Die IG Medien will es jetzt auch endlich wissen. Nämlich wie das Radio-Bremen-Direktorium gedenkt, den Sender ins nächste Jahrzehnt zu bugsieren. Nachdem nun auch die gewerkschaftlich organisierten Radio-und Recherche-Profis irgendwie herausbekommen haben, daß der Bremer Sender in den nächsten Jahren drastisch in die roten Zahlen zu schliddern droht, verlangten sie gestern schriftlich und „unverzüglich“ Aufklärung über so brennende Fragen wie: „Wie konnte der finanzielle Einbruch bei den Werbeeinnahmen passieren“ und „Was gedenkt das Direktorium zu tun?“ Spätestens seit das Direktorium den Wirtschaftsplan mit noch geheimen, aber in jedem Fall erheblichen Kürzungen für das nächste Jahr verabschiedet hat, grassiert unter RedakteurInnen und freien MitarbeiterInnn die Angst um eigene Programmanteile und Arbeitsplätze.

Ganz genau wissen will die IG Medien jetzt auch endlich, was in einem Gutachten der Wirtschafstberatungsfirma „Congena/Ikoss“ über die Radio-Bremen-betrieblichen Kommunikations-und Entscheidungsstrukturen steht. Seit Monaten ahnt die Belegschaft in dem angeblich unter Top -Secret-Verschluß gehaltenen Attest ein Armuts-Zeugnis für die Chefetage. Von „für die Mitarbeiter nicht nachvollziehbaren“ Per-Ordre-de-Mufti-Entscheidungen des Direktoriums soll es da zu lesen geben und von „demotivierender Undurchsichtigkeit“ einsamer Programmdirektoren-Entschlüsse. Aber Genaues weiß man nicht, weil außer den Betroffenen selbst angeblich niemand den vollen Wortlaut kennt.

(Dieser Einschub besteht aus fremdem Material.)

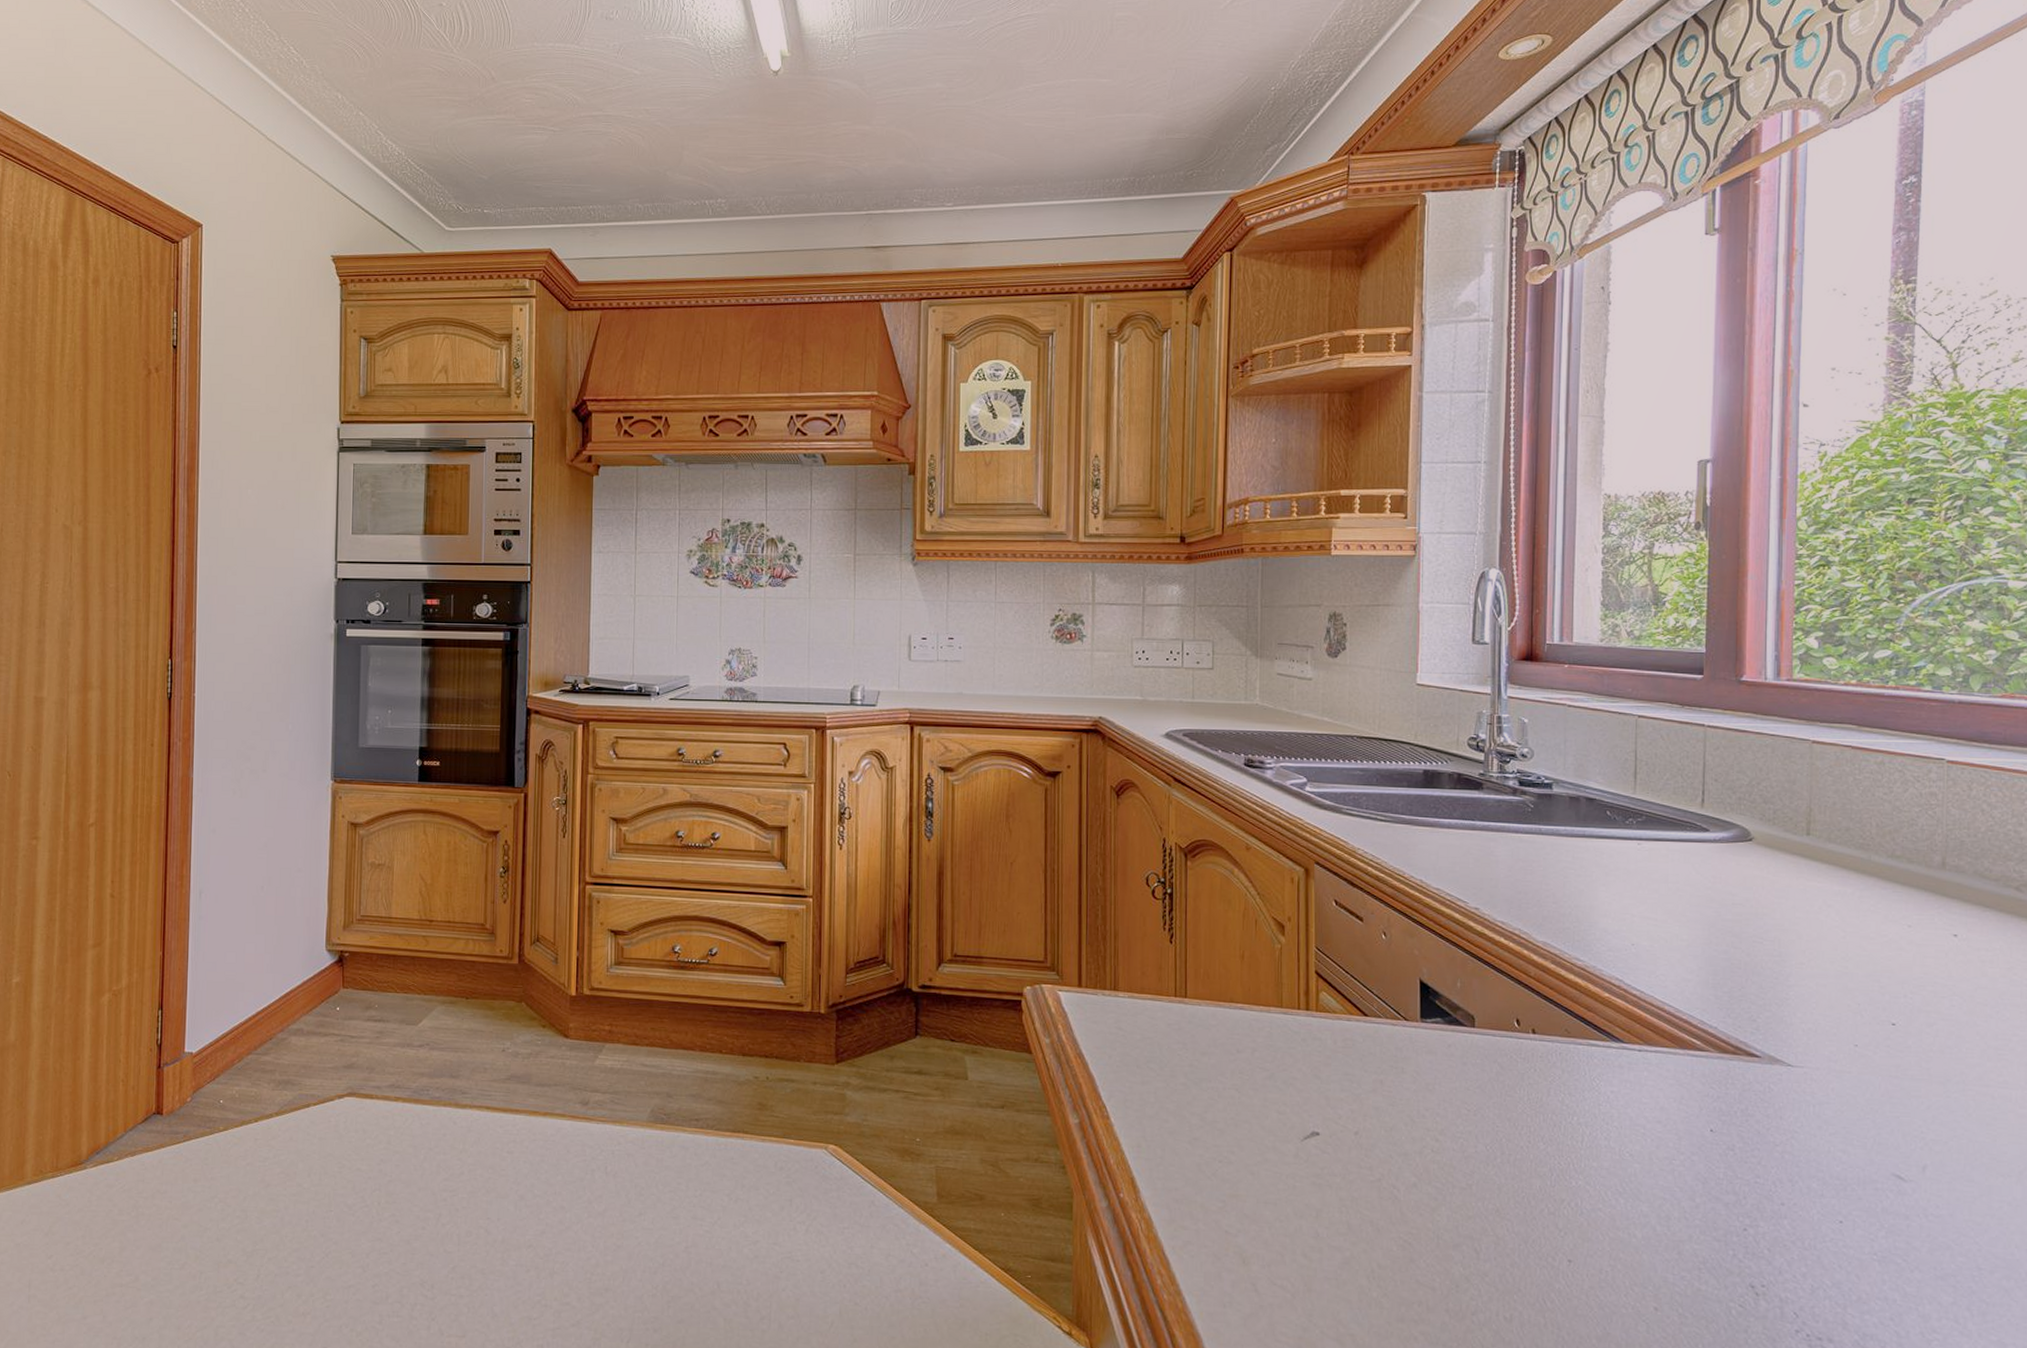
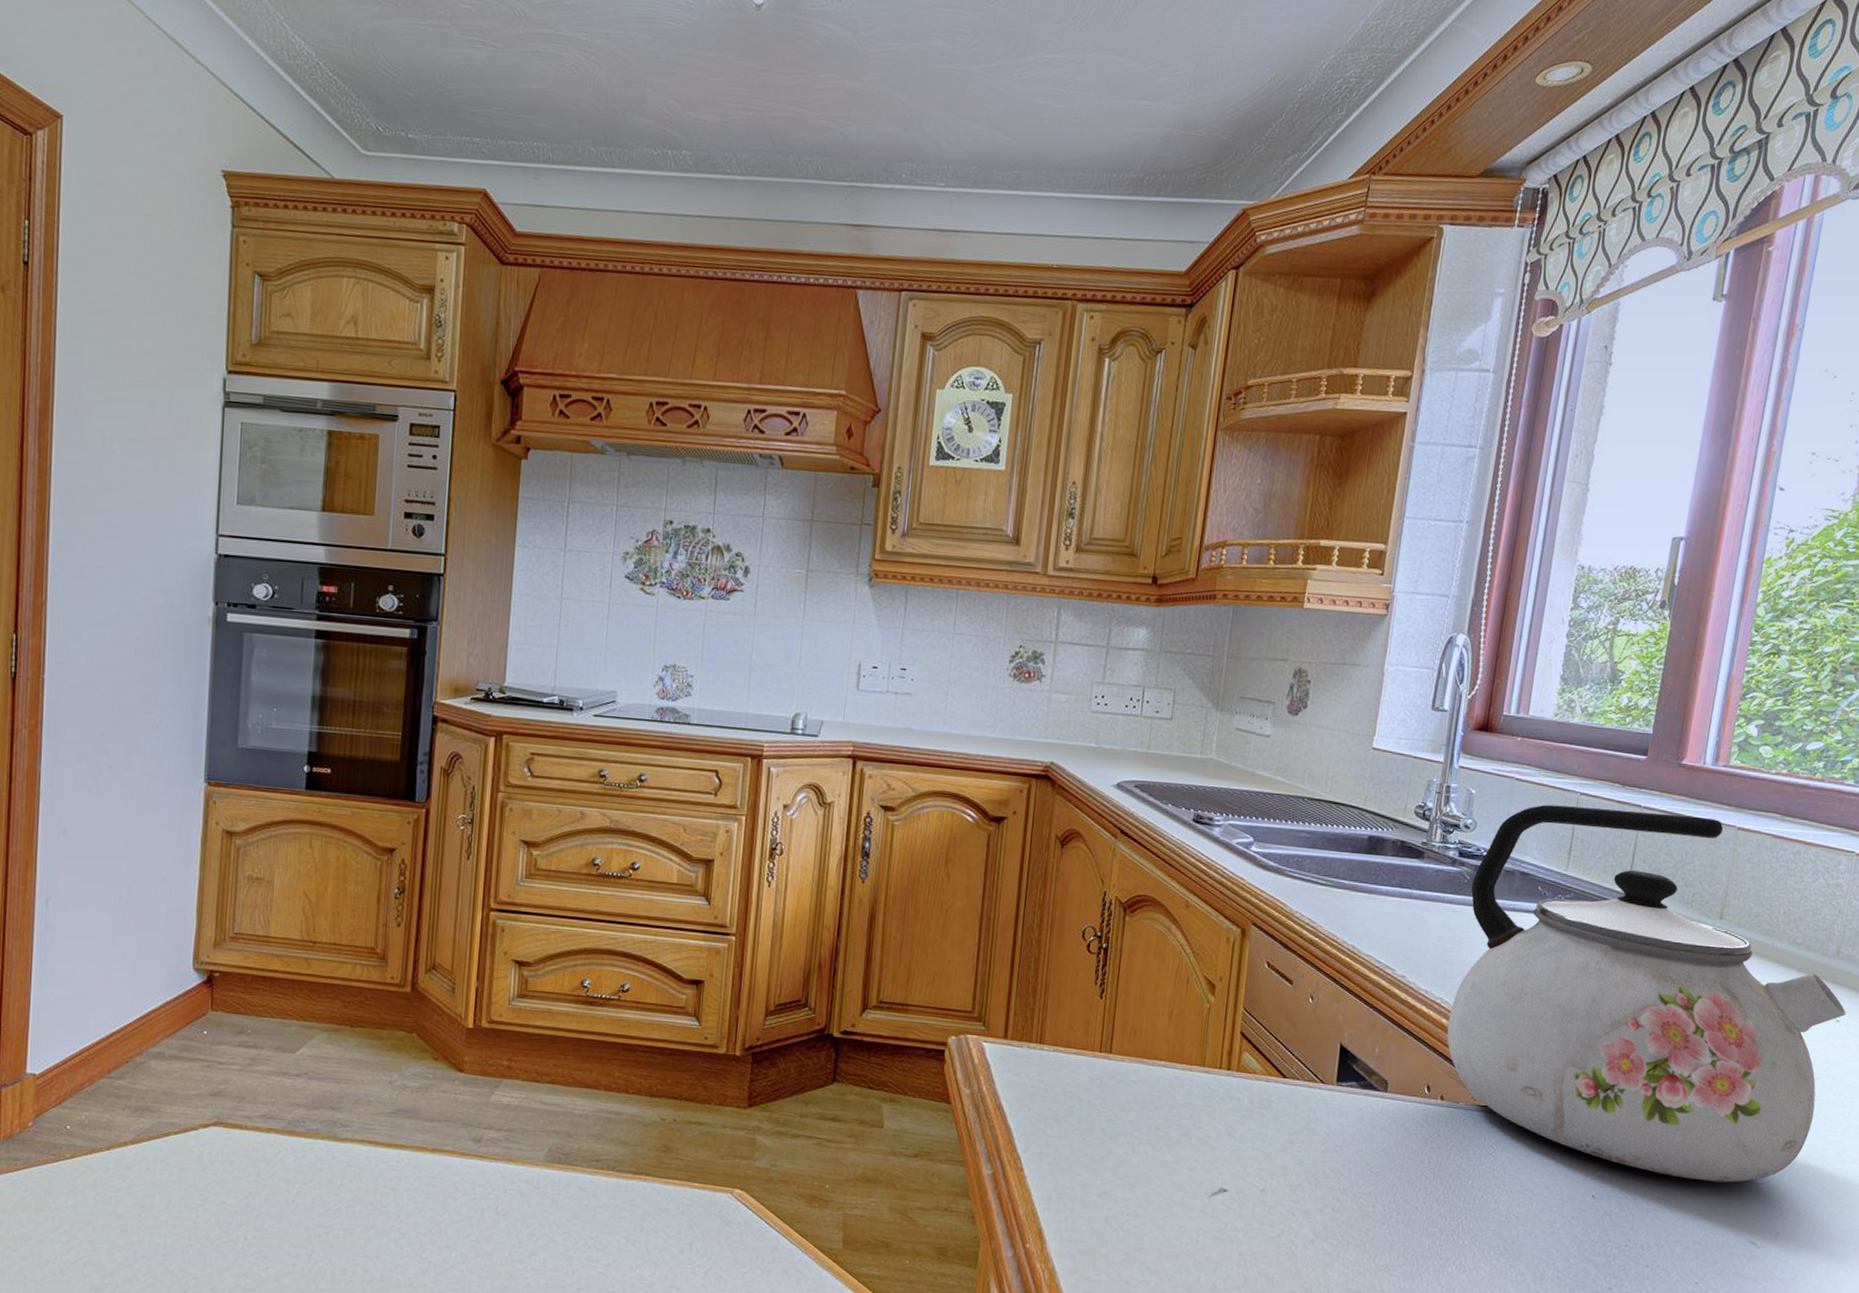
kettle: none [1529,729,1963,1112] -> present [1447,804,1846,1183]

Was IG-Medien-Betriebsgruppen-Vorsitzende Elisabeth Vogt bei der markigen Forderung nach sofortiger Veröffentlichung des Gutachtens offensichtlich nicht wußte: Sie hätte nur zu ihrem IG-Medien-Kollegen und RB-Personalratsvorsitzenden Werner Mauermann zu gehen brauchen, um das Gutachten mal in voller Länge und Schönheit nachzulesen. Auch in Mauermanns Schreibtisch vergammelt der Text seit Monaten. Für die „betriebsfremde“ taz wollte Mauermann das Gutachten -Geheimnis gestern zwar nicht lüften, beteuerte aber: „Jeder Radio-Bremen-Mitarbeiter kann es bei mir jederzeit einsehen.“ Im übrigen habe die Congena für 180.000 Mark ohnehin nur festgestellt, daß Radio Bremen ein Betrieb wie jeder andere sei: Vieles läuft und einiges eben nicht so gut.

Völlig unverständlich wird die Sache allerdings, weil Mauermann selbst dabei war, als die Radio-Gewerkschafter ihre markige Forderung nach sofortiger Veröffentlichung des Gutachtens zu Flugblatt-Papier brachten. Die Betriebsgruppen -Vorsitzende Elisabeth Vogt fiel gestern aus allen Wolken, als sie von der taz erfuhr, daß jeder der bei Radio Bremen beschäftigt ist, im Personalratsbüro seine Neugier stillen kann: „Das ist mir völlig neu. Das weiß hier kein Mensch.“ Eine Stunde später war die gewerkschaftliche Front allerdings wieder gerade gezurrt. Seither gilt die gemeinsame Sprachregelung: Der Personalrat ist zwar im Besitz des Papiers. Über seinen Inhalt zu informieren, ist aber die verdammte Pflicht und Schuldigkeit des Direktoriums.

K.S.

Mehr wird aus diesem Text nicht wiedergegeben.